Délais de traitement et climat politique
Pour Kamal Kadhi, consultant en immigration à Montréal, ce changement du PEQ est la première raison derrière le délaissement progressif du Québec par les Maghrébins. “Avant, on pouvait suivre un diplôme d’études collégiales [DEC] et demander la résidence permanente. Du côté des travailleurs, il fallait seulement un an d’expérience. Maintenant, c’est plus long et plus compliqué”, détaille le conseiller.
Ce spécialiste d’origine marocaine avance également quelques autres explications : de longs délais de traitement après avoir demandé la résidence permanente au Québec – plus de deux ans, contre six mois dans une autre province –, l’attente pour obtenir un permis de travail temporaire – de cinq à neuf mois actuellement –, les mesures incitatives d’Ottawa pour attirer les diplômés et travailleurs francophones, ainsi que le climat politique au Québec, où le gouvernement actuel “utilise l’immigration pour être élu”.
Pénurie de main-d’œuvre
Un dernier élément que Saïd confirme. “Il y a comme un mur qui est en train de se construire [au Québec]. Pourtant, les gens qui partent ont un statut et parlent français”, regrette-t-il.

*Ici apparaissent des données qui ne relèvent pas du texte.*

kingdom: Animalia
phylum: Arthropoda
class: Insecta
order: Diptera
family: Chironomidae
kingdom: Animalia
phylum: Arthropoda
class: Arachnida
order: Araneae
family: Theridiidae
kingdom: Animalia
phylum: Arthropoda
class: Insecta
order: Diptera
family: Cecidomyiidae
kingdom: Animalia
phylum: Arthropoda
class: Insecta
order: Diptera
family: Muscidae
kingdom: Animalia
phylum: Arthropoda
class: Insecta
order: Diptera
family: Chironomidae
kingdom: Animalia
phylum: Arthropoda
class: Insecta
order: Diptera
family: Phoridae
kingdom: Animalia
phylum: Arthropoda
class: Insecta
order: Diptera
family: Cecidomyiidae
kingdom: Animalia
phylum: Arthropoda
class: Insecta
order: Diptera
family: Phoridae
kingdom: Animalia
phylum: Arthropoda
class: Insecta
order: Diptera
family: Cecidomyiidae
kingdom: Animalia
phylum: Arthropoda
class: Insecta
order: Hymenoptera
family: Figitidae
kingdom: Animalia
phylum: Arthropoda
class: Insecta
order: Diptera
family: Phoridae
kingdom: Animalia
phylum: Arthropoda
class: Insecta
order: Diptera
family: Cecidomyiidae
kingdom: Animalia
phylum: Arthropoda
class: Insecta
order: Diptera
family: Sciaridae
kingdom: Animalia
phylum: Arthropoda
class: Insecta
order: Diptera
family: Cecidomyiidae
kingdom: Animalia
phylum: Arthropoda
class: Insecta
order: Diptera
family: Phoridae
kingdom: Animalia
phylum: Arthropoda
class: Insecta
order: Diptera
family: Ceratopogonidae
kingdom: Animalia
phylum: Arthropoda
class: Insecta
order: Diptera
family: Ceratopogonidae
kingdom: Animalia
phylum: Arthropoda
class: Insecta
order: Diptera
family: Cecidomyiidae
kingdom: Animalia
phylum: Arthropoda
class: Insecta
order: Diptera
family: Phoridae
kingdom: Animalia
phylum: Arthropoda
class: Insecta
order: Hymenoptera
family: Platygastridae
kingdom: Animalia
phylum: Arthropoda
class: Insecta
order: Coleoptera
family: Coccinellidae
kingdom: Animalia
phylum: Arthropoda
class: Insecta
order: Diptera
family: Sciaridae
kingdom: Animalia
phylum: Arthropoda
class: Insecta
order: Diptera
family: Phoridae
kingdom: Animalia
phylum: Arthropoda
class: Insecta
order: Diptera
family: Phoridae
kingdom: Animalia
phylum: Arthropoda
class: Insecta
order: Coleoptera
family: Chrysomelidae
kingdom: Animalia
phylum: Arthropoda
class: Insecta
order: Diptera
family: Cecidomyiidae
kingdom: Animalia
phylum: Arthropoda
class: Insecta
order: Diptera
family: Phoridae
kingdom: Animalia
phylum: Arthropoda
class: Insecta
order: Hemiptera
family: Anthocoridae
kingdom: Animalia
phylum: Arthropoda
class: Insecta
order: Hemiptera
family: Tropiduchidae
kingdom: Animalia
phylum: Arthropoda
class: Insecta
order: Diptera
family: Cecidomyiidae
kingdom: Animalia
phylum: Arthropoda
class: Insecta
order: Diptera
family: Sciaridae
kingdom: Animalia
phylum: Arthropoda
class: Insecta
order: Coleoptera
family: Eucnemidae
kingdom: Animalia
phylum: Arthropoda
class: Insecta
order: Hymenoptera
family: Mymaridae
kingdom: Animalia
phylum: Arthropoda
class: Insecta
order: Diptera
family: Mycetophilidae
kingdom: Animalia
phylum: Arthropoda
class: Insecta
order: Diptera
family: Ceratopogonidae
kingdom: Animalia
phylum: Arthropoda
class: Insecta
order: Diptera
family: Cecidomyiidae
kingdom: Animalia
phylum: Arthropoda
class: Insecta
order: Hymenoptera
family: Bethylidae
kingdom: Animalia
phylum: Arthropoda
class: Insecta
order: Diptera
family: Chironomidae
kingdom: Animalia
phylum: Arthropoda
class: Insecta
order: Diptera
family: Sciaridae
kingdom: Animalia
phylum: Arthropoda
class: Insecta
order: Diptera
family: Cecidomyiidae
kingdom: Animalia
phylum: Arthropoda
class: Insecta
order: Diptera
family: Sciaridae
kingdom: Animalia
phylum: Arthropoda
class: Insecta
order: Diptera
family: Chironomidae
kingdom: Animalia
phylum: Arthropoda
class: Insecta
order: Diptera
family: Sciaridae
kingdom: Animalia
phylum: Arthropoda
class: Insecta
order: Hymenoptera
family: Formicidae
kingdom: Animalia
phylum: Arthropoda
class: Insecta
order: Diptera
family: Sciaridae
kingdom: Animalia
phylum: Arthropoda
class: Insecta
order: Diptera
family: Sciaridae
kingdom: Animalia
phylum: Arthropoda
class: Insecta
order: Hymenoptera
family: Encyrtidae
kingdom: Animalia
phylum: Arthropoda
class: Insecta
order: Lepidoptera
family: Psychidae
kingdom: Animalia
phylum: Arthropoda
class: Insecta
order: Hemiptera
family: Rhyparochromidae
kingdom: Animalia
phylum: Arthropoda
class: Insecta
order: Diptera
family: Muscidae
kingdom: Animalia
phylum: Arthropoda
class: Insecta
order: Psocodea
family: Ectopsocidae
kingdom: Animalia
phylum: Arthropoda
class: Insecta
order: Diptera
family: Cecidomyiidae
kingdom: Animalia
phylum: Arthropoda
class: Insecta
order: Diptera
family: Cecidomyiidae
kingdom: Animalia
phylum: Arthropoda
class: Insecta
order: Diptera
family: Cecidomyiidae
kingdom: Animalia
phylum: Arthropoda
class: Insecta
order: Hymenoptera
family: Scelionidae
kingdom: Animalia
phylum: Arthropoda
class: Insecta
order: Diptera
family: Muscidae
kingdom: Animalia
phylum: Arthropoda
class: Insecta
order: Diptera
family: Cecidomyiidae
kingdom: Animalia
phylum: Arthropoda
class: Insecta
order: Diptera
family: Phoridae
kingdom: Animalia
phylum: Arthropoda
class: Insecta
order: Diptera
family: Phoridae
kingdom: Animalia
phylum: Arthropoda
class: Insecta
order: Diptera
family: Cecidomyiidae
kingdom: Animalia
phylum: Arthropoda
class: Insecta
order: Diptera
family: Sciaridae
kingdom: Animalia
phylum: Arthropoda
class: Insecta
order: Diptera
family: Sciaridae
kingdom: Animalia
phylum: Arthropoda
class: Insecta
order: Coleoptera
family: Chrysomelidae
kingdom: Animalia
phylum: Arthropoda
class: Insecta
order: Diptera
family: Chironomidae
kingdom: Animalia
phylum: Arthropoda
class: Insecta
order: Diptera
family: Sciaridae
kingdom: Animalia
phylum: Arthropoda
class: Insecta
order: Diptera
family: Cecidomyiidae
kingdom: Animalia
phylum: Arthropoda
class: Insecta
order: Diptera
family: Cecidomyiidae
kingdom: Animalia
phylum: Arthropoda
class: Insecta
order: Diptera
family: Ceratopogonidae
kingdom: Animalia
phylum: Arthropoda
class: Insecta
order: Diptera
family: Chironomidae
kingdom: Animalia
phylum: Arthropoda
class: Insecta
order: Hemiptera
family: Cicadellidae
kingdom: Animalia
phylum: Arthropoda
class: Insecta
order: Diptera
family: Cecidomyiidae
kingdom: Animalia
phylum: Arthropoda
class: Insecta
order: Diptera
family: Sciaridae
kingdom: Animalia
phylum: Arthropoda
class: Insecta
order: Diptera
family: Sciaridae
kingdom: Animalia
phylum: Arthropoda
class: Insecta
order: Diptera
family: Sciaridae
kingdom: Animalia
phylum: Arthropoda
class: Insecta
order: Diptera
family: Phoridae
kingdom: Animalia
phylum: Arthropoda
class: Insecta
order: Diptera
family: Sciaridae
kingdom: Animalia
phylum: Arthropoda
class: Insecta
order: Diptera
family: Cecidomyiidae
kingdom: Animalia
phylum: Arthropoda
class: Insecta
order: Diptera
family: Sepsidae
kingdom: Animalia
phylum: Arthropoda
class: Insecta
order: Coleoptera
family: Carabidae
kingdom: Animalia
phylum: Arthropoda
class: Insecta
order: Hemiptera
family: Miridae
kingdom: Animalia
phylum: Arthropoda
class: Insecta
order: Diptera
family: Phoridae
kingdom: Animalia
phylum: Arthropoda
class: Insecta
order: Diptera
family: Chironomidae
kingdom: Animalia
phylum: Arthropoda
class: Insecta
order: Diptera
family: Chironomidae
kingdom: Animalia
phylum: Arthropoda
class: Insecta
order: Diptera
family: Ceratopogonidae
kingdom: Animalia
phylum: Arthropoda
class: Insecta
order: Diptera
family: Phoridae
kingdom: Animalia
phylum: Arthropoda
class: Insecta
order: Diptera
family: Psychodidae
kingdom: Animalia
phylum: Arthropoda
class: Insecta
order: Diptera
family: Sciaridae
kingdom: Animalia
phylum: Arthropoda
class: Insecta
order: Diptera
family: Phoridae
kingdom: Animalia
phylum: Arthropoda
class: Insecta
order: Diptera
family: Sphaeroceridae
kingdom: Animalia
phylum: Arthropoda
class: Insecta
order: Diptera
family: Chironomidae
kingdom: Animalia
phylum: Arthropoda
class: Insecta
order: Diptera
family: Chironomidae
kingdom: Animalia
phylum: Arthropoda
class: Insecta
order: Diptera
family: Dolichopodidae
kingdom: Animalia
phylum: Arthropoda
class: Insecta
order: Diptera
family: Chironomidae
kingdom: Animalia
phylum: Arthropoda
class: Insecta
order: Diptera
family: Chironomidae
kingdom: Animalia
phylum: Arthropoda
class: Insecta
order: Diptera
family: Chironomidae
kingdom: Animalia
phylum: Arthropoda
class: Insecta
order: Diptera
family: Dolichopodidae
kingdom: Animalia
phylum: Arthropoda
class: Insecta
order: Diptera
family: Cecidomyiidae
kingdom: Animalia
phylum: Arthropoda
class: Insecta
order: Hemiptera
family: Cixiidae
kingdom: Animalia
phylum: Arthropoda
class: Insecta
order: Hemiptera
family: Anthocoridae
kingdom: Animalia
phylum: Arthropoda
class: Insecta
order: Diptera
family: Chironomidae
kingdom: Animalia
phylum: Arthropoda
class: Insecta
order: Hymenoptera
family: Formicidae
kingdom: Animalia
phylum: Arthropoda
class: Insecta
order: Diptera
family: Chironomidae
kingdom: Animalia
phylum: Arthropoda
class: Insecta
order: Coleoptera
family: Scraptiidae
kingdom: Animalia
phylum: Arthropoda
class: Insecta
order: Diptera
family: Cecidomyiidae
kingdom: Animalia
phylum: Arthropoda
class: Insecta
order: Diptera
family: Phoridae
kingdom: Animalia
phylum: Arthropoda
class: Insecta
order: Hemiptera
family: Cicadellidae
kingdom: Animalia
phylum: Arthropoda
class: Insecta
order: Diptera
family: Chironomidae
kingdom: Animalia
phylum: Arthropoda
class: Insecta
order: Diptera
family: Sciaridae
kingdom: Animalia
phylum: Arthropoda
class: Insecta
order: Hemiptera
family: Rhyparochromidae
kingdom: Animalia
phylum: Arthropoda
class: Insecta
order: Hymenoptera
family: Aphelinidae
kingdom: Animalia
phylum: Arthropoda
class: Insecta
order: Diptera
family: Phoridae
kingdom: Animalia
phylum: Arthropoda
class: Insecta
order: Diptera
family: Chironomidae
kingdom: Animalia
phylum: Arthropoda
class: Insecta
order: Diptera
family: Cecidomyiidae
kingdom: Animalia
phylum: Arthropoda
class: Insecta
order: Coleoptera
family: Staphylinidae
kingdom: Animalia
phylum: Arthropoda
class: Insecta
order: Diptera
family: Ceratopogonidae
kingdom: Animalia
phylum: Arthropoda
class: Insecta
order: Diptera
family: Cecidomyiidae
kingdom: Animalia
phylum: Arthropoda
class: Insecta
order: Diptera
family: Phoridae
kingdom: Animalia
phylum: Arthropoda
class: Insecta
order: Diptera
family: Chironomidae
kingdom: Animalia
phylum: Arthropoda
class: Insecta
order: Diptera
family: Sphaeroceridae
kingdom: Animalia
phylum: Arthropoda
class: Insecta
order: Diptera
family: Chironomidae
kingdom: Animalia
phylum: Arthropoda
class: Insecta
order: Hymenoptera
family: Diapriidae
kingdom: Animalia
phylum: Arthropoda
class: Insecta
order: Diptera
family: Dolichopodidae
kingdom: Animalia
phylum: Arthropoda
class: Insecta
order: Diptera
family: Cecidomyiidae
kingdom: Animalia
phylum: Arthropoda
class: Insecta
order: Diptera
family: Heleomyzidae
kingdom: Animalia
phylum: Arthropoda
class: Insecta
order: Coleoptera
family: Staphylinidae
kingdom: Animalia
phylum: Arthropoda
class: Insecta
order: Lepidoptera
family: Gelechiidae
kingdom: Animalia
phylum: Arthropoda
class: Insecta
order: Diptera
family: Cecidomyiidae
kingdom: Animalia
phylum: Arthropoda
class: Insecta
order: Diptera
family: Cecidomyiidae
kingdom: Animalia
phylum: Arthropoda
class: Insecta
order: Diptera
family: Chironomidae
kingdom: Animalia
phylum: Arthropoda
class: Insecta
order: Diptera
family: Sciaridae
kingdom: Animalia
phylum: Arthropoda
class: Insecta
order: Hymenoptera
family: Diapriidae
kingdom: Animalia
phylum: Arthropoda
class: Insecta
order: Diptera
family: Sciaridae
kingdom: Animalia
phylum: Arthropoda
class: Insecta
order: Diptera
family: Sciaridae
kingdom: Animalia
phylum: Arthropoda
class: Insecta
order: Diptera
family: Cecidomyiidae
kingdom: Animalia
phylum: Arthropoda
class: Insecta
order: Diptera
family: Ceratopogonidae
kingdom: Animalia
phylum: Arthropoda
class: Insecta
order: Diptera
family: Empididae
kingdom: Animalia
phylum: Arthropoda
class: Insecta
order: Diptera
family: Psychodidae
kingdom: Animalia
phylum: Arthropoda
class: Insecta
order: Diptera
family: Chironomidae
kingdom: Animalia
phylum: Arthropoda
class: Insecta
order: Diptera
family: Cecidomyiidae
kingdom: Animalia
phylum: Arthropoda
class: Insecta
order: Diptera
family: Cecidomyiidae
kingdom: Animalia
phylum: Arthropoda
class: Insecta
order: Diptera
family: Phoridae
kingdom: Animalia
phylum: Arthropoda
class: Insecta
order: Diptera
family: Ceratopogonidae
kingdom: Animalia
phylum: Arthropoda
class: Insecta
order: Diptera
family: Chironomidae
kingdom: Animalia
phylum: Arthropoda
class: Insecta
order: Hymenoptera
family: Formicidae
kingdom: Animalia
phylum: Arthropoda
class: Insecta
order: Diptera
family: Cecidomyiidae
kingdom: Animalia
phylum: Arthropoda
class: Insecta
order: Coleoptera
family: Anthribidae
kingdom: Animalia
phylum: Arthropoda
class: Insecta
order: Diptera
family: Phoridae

Kamal Kadhi abonde dans ce sens : “Les autres provinces essaient de prospérer quand le Québec s’occupe de protéger le français et des signes religieux.”
Le manque de travailleurs est pourtant criant dans de nombreux secteurs – notamment dans celui de la santé, dans lequel les autorités cherchent à recruter 4 000 travailleurs rien qu’au Maghreb. La pénurie générale devrait durer jusqu’en 2028, notamment en raison du vieillissement de la population. Pour pallier cela, le monde des affaires ne cesse de demander une hausse conséquente des seuils d’immigration.
De leur côté, certains collectifs comme “Le Québec c’est nous aussi” réclament que les autorités fédérales valident en urgence “51 000 dossiers” de résidence permanente en attente, afin de combler les retards et de recommencer à zéro. Pour le groupe, les personnes dans l’expectative, parfois depuis plus de deux ans, sont déjà intégrées dans la province et ont déjà un emploi. À ce sujet, Ottawa et Québec se renvoient la balle quant à leur responsabilité.
Autres provinces recherchent francophones
Malgré tout cela, le Québec reste la destination privilégiée par la plupart des Nord-Africains, affirme Kamal Kadhi. “Beaucoup font de la mauvaise publicité du Québec, mais sans l’anglais c’est difficile de vivre dans une autre province, énonce-t-il. Même à Montréal, il y a moins d’options pour les non-anglophones.”
Le gouvernement fédéral continue de vouloir attirer des francophones ailleurs qu’au Québec, en leur attribuant pour cela plus de points lorsqu’ils formulent leur demande de résidence permanente. Au printemps de 2021, le Canada annonçait l’octroi de 90 000 statuts de résident permanent aux diplômés et aux travailleurs “essentiels” du Canada, favorisant les dossiers d’immigrés de langue française. “Beaucoup sont partis grâce à cette loi”, abonde Saïd.
De son côté, Kamal Kadhi recommande aux intéressés de ne pas se fier aux rumeurs. “Il faut surtout regarder ses priorités : est-ce que je parle anglais ? Y a-t-il une demande dans mon secteur d’activité dans la province que je convoite ?” énumère le consultant. Une fois la résidence permanente acquise – sans avoir menti dans son dossier –, il rappelle que chacun est libre de circuler partout au Canada, et par conséquent de revenir au Québec après avoir connu une expérience ailleurs.